Portanto, a Argentina está em situação difícil. Isto prejudica o Brasil, pois o mercado argentino é um grande consumidor de produtos brasileiros. Quando a economia deles vai mal, a economia brasileira perde.
Lojas Havan
Uma forma de examinar o crescimento da economia é observar o comércio varejista. Quando a economia vai bem, ele crescen; quando vai mal, ele se paralisa ou até recua. As Lojas Havan não têm ações negociadas na bolsa. Ela pertence à família do empresário Luciano Hang. Por isto, é bom examinar sua evolução nos últimos anos:
Entre 2023 e 2025, a empresa abriu onze lojas novas. São mega lojas, na verdade. Cada uma delas gera entre 150 e duzentos empregos, e exige investimentos em torno de 40 milhões.

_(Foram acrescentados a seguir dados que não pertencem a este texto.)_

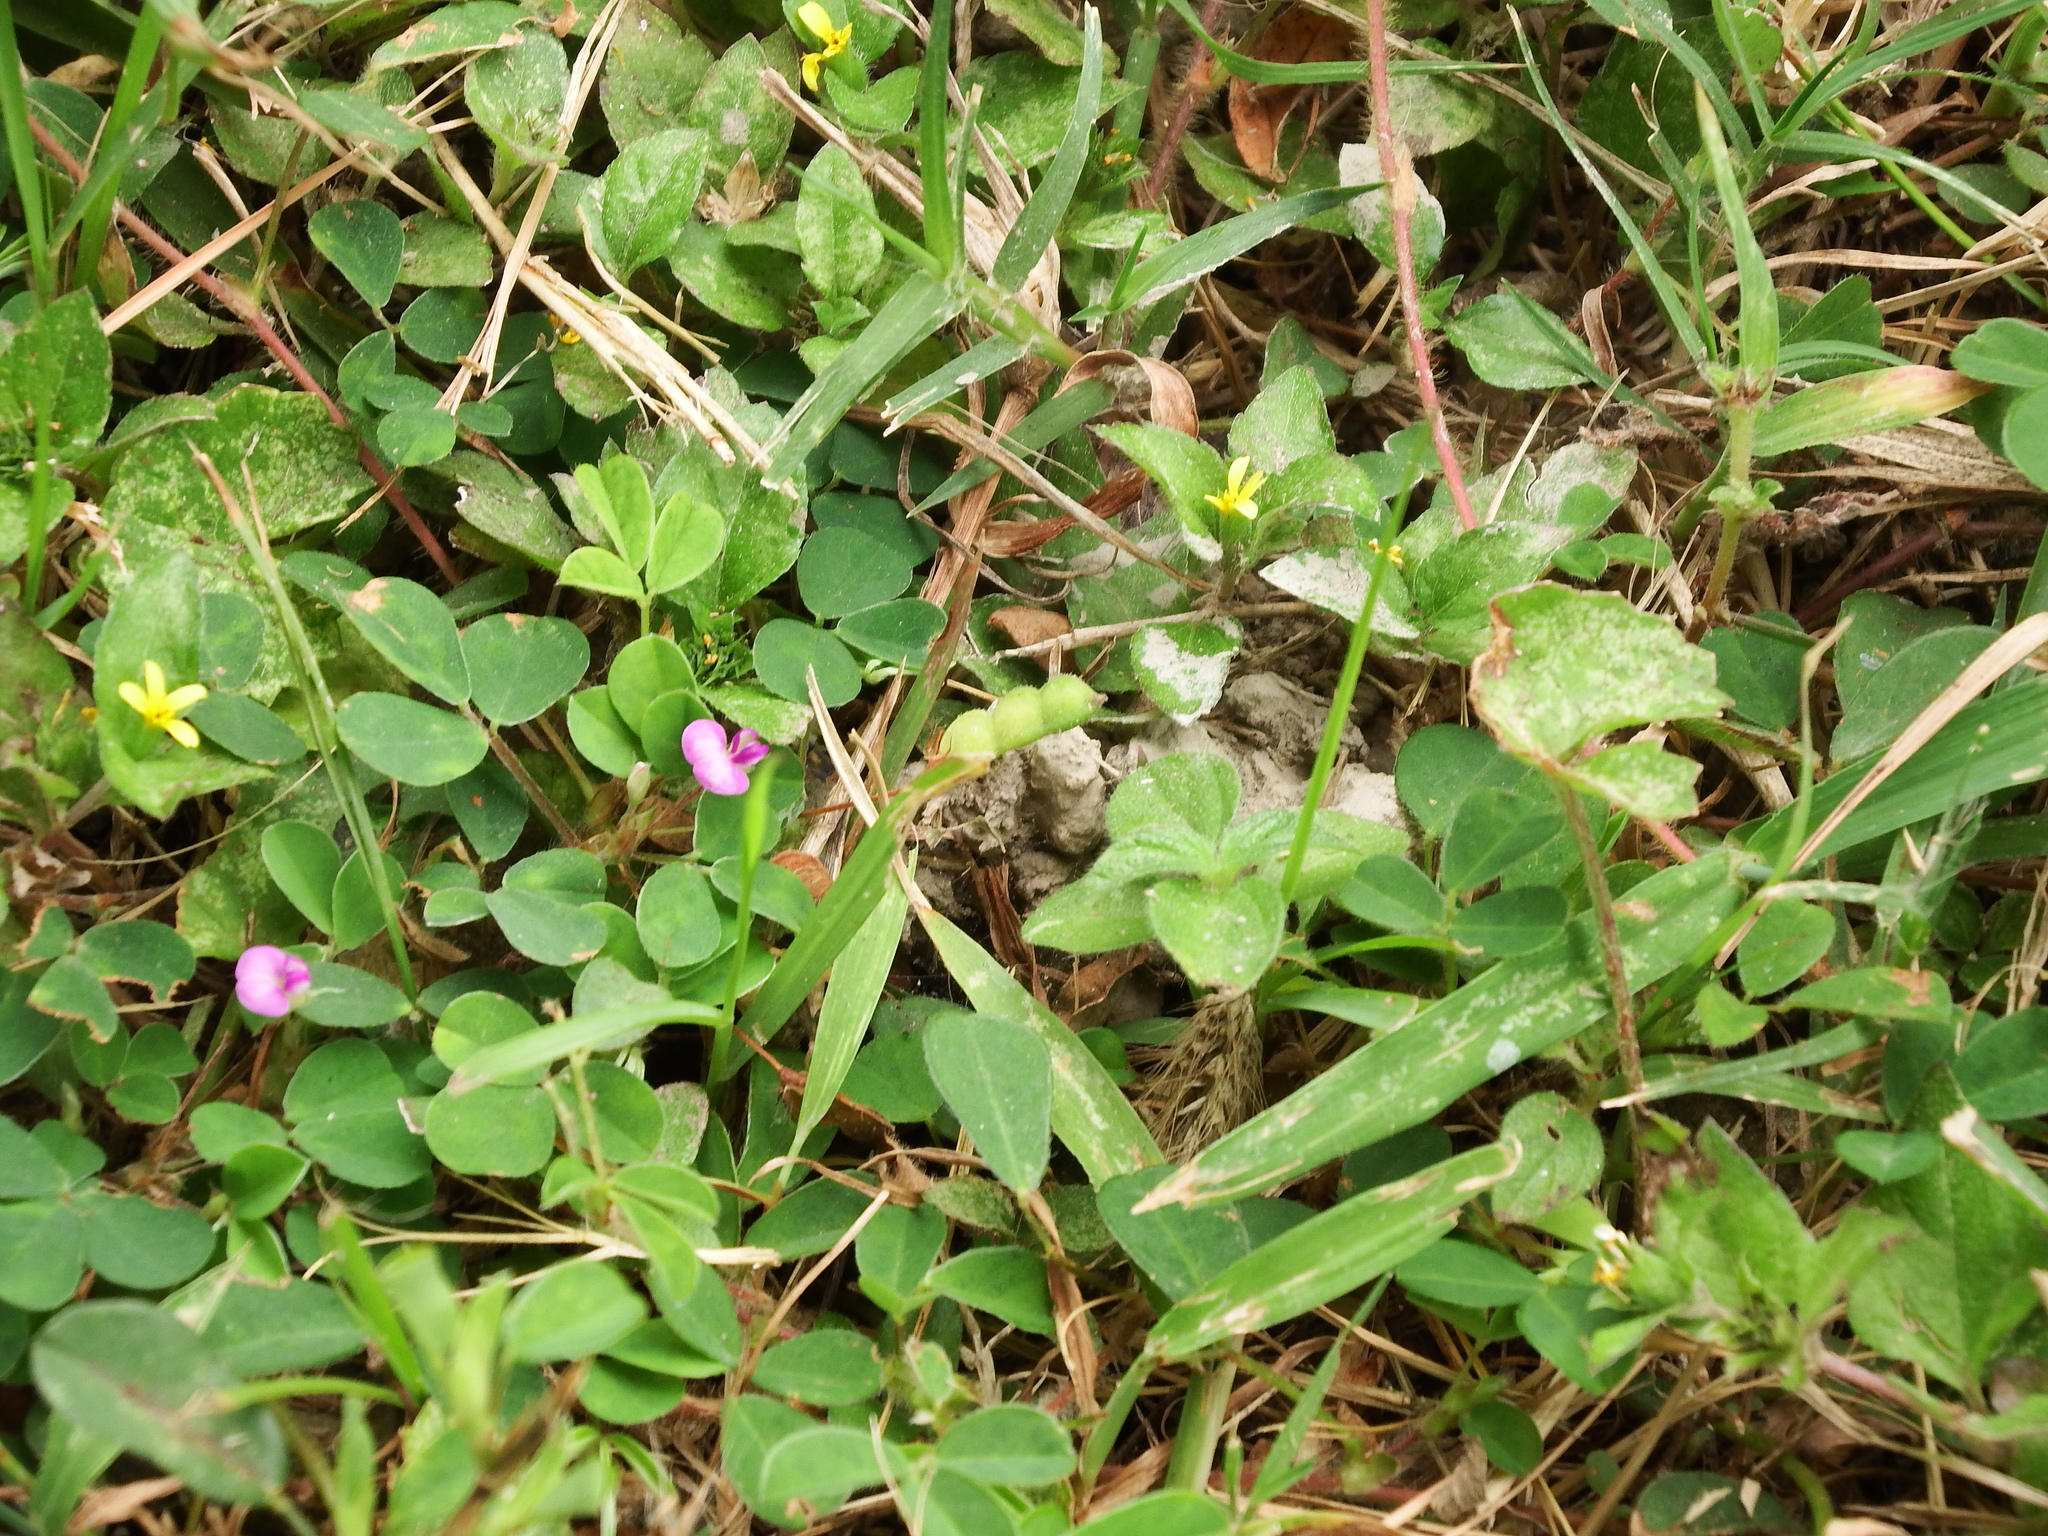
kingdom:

Para 2026, a expectativa é abrir pelo menos mais 8 lojas, para comemorar os 40 anos da empresa. O empresário diz que estas já estão garantidas, mas que pode abrir outras, pois pretende chegar a 200 instalações Brasil afora.
O significado deste crescimento da Bolsa
Muito gente não sabe como a bolsa funciona, e não tem interesse nela. No entanto, num país capitalista como Brasil, o crescimento é altamente significativo. Especialmente quando empresas não negociadas na bolsa (como as Lojas Havan) também está crescendo em ritmo acelerado.
O crescimento de empresas como o Banco do Brasil mostra que o setor bancário está girando mais dinheiro. Sem circulação de dinheiro não há crescimento.
O crescimento da Petrobrás, mostra que há maior produção, distribuição e venda de combustíveis. Quando a economia cresce, é necessário mais combustível para movimentar os produtos.
Quando lojas de varejo como a Havan crescem, é sinal de que o povo tem mais dinheiro para consumir.
Estes números mostram que a vida financeira do brasileiro melhorou de forma significativa em 2025. O que é melhor: 2026 começa muito promissor.